— BEGIN —
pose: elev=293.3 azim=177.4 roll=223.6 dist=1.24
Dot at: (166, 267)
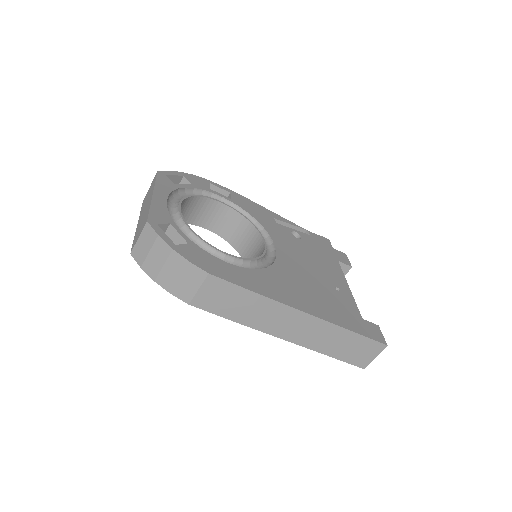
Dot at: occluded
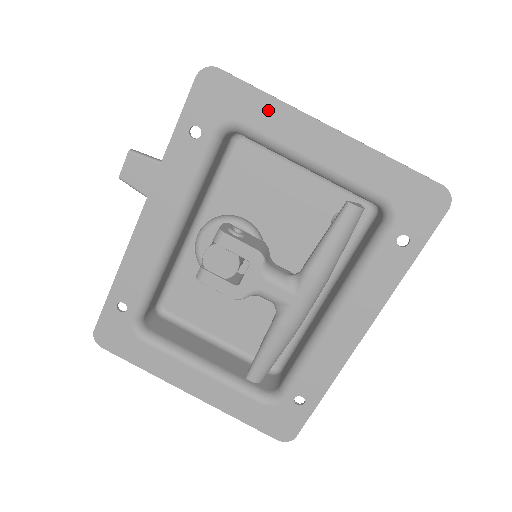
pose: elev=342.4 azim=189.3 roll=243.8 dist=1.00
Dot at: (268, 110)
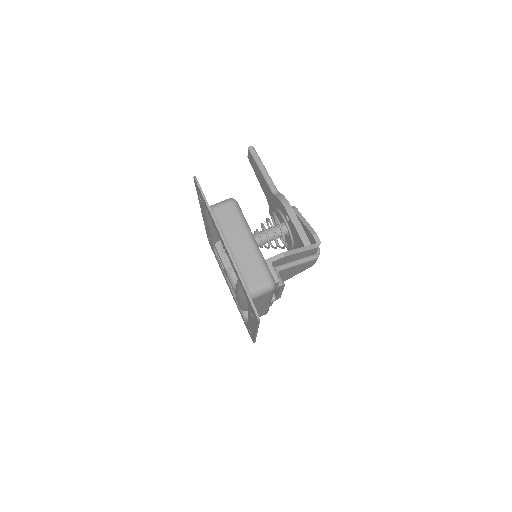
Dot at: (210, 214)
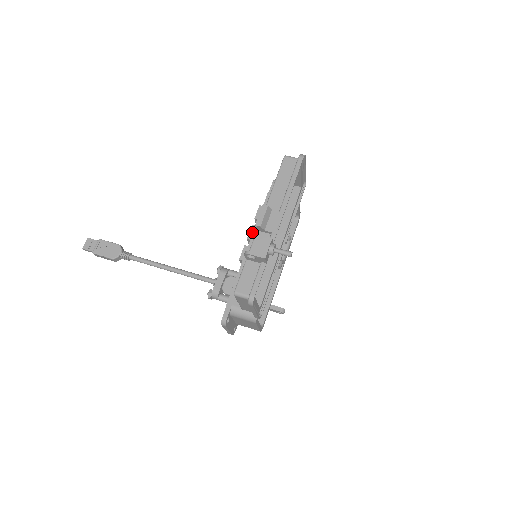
— END —
— BEGIN —
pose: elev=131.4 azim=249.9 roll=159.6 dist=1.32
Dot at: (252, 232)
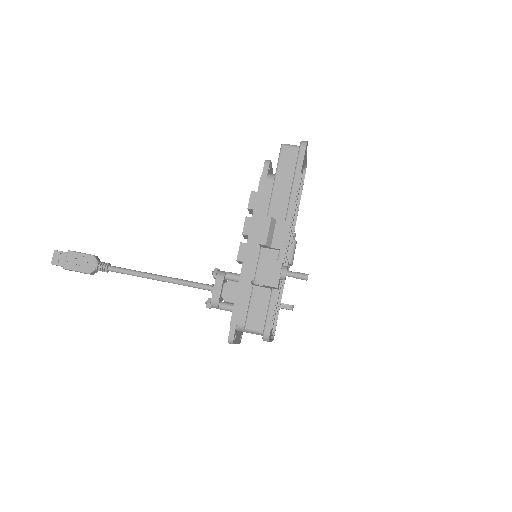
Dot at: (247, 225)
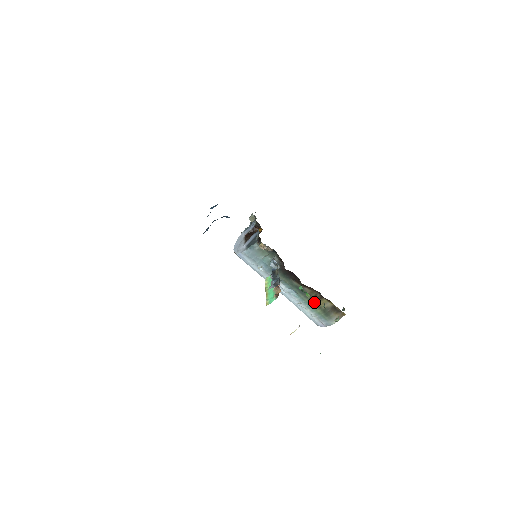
— END —
WORK TO BE COMPLETED: Return every line of the listing that contains the string "roll". Case counts.

RESULT:
pose: elev=293.3 azim=177.4 roll=223.6 dist=1.24
pose: elev=342.4 azim=189.3 roll=243.8 dist=1.00
pose: elev=131.4 azim=249.9 roll=159.6 dist=1.32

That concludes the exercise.